Short exercise 1: List every biblical book, by the name or abbreviation the passage on keeping the commandments uses, that precedes a verse reference in it.

-- Begin Passage --

Jesus
said… If you love me, keep my commandments.
John 14:21
He that hath my commandments, and keepeth them, he it is that loveth me: and he
that loveth me shall be loved of my Father, and I will love him, and will
manifest myself to him.
Exo
20:3 Thou shalt have no other gods before me.
Not a
SINGLE other god before God!
Did you
know some people make their bellies God?
Php
3:18 (For many walk, of whom I have told you often, and now tell you even
weeping, that they are the enemies of the cross of Christ:
Php
3:19 Whose end is destruction, whose God is their belly, and whose glory
is in their shame, who mind earthly things.)
Many walk
…whose God is their belly.
We don't
have to use our imaginations too much here to comprehend what is being
said. Let's look at a few more verses
and we will know full well that man will make many things their gods in place
of the true God.
Isa
56:10 His watchmen are blind: they are all ignorant, they are all dumb
dogs, they cannot bark; sleeping, lying down, loving to slumber.
Isa
56:11 Yea, they are greedy dogs which can never have enough, and they are
shepherds that cannot understand: they all look to their own way, every one for
his gain, from his quarter.
Isa
56:12 Come ye, say they, I will fetch wine, and we will fill ourselves
with strong drink; and to morrow shall be as this day, and much more
abundant.
Luk
12:19 And I will say to my soul, Soul, thou hast much goods laid up for
many years; take thine ease, eat, drink, and be merry.
Luk
12:20 But God said unto him, Thou fool, this night thy soul shall be
required of thee: then whose shall those things be, which thou hast
provided?
Rom
16:17 Now I beseech you, brethren, mark them which cause divisions and
offences contrary to the doctrine which ye have learned; and avoid them.

-- End Passage --
-- Begin Information provided --

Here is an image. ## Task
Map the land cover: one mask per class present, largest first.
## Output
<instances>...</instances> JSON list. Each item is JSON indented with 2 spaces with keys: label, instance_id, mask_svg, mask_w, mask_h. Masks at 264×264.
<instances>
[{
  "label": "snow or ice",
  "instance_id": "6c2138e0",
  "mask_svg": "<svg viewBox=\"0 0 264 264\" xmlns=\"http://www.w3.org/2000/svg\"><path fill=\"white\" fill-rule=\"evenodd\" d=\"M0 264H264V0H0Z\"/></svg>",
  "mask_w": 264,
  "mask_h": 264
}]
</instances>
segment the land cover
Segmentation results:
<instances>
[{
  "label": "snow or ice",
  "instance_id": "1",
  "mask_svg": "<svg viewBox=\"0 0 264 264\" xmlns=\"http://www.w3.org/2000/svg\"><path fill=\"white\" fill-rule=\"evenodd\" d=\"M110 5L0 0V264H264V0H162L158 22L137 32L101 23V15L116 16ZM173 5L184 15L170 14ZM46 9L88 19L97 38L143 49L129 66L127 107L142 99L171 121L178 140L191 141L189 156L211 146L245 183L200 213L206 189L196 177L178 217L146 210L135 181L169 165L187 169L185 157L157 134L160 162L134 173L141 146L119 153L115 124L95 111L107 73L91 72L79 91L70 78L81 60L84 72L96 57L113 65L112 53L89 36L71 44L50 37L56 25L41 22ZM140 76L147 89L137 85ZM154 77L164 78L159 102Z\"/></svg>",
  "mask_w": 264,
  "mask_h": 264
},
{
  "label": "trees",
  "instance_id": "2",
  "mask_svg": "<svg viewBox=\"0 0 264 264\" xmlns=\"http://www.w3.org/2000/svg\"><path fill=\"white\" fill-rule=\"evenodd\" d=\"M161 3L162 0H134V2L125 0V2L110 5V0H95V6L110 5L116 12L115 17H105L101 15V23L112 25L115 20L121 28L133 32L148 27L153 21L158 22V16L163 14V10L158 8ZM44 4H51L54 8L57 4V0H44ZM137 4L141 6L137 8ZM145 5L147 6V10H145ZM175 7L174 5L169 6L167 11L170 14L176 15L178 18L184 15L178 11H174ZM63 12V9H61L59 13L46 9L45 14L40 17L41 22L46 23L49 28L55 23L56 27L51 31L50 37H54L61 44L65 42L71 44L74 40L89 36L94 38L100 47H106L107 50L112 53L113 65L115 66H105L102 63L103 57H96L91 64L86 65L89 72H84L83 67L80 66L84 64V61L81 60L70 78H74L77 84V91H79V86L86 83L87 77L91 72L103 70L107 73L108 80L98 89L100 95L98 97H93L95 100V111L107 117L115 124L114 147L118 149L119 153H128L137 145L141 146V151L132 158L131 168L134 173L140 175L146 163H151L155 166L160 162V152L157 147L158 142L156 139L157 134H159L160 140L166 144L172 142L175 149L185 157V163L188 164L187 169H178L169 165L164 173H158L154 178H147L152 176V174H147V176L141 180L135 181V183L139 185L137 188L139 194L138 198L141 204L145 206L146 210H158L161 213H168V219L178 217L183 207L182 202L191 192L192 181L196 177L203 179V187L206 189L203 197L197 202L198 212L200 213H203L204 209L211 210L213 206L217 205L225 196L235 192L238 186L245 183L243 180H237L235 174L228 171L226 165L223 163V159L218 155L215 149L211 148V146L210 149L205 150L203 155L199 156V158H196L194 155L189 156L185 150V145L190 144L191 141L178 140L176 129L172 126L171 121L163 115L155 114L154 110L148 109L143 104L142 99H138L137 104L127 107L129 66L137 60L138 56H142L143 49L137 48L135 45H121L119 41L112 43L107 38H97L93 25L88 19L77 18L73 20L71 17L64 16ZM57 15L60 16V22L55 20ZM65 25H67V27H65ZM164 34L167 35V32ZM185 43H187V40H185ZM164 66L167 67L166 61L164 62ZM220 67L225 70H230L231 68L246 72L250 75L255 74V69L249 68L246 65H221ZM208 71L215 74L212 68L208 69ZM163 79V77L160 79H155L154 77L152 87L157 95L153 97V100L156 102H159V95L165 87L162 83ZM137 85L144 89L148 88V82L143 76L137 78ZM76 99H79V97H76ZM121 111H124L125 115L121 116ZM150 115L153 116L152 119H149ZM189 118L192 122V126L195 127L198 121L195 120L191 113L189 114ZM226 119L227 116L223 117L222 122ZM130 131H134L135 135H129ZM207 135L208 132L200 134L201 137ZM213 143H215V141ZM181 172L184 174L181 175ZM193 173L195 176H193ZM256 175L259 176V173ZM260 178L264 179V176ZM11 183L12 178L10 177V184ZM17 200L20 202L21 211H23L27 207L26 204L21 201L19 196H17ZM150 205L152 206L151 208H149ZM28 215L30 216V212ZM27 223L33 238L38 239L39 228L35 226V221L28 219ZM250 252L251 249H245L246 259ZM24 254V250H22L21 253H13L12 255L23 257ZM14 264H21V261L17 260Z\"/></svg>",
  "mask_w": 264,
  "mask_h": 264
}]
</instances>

-- End Information provided --

Short exercise 2: Reproduce the listing from its first line through the line containing "segment the land cover", inclusive, renaming "land cover" to "ground cover" and changing nothing else; give only those lines.

Task answer 1: John, Exo, Php, Isa, Luk, Rom

Task answer 2:
Here is an image. ## Task
Map the ground cover: one mask per class present, largest first.
## Output
<instances>...</instances> JSON list. Each item is JSON indented with 2 spaces with keys: label, instance_id, mask_svg, mask_w, mask_h. Masks at 264×264.
<instances>
[{
  "label": "snow or ice",
  "instance_id": "6c2138e0",
  "mask_svg": "<svg viewBox=\"0 0 264 264\" xmlns=\"http://www.w3.org/2000/svg\"><path fill=\"white\" fill-rule=\"evenodd\" d=\"M0 264H264V0H0Z\"/></svg>",
  "mask_w": 264,
  "mask_h": 264
}]
</instances>
segment the ground cover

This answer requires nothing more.